Jak zapowiedział minister finansów Tadeusz Kościński, projekt budżetu na 2020 r. nadal ma zakładać brak deficytu - wydatki z kasy centralnej mają nie przekraczać wpływów.
Ministerstwo Finansów pracuje nad budżetem, nadal będzie on zrównoważony. W ciągu 2 tygodni pojawi się na posiedzeniu rządu
- powiedział Kościński dziennikarzom.
Przypomnijmy, że rząd przyjął już we wrześniu projekt ustawy budżetowej na 2020 r. Zakładano w nim wydatki i dochody na poziomie ok. 429,5 mld zł. Byłaby to pierwsza sytuacja w III RP, gdy budżet na dany rok jest zrównoważony.

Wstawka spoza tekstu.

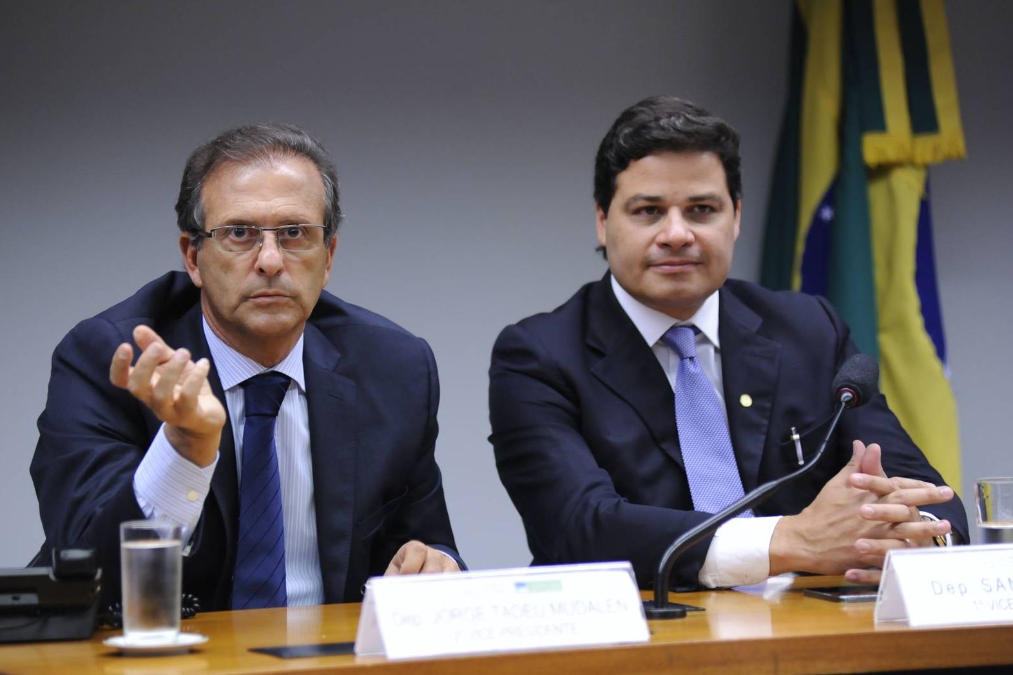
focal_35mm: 155
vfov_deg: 8.9
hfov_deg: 13.2
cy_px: 338
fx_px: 4361
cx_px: 506
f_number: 2.8
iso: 2000
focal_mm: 155
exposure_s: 1/400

Warto przy tym jednak dodać, że - jak zresztą policzono w tamtym projekcie ustawy budżetowej - gdyby wyeliminować czynniki o charakterze jednorazowym, deficyt w sektorze finansów publicznych wynosiłby w 2020 r. 1,3 proc. PKB. Te jednorazowe czynniki to m.in. wpływy z opłaty przekształceniowej (rząd "zabierze" 15 proc. środków zgromadzonych na OFE osobom, które zdecydują się je przenieść do IKE - będzie to domyślny sposób wypłaty środków z OFE) czy z aukcji uprawnień do emisji CO2.
Projekt ustawy budżetowej przyjęty we wrześniu przez rząd opierał się jednak na założeniu zniesienia limitu 30-krotności składek na ZUS. Operacja miała przynieść kasie państwa dodatkowych ok. 7 mld zł wpływów. Ostatecznie jednak w 2020 r. do tej zmiany prawnej nie dojdzie. Pod koniec listopada wiceminister finansów Tomasz Robaczyński poinformował, że jego resort pracuje nad nowym projektem budżetu na 2020 r.
Choć budżet na 2020 r. ma być zrównoważony, rząd miał inne problemy związane z budżetem. Chodzi o tzw. regułę wydatkową, która musi być bezwzględnie przestrzegana, a która zakłada, że przynajmniej dla określonej części dodatkowych wydatków z budżetu należy znaleźć dodatkowe dochody. To dlatego m.in. zaproponowano trzy razy wyższą od planowanej podwyżkę akcyzy na alkohol czy papierosy oraz zmieniono sposób wypłaty "trzynastek" dla emerytów tak, aby łatwo można było nie uwzględniać tego wydatku w budżecie.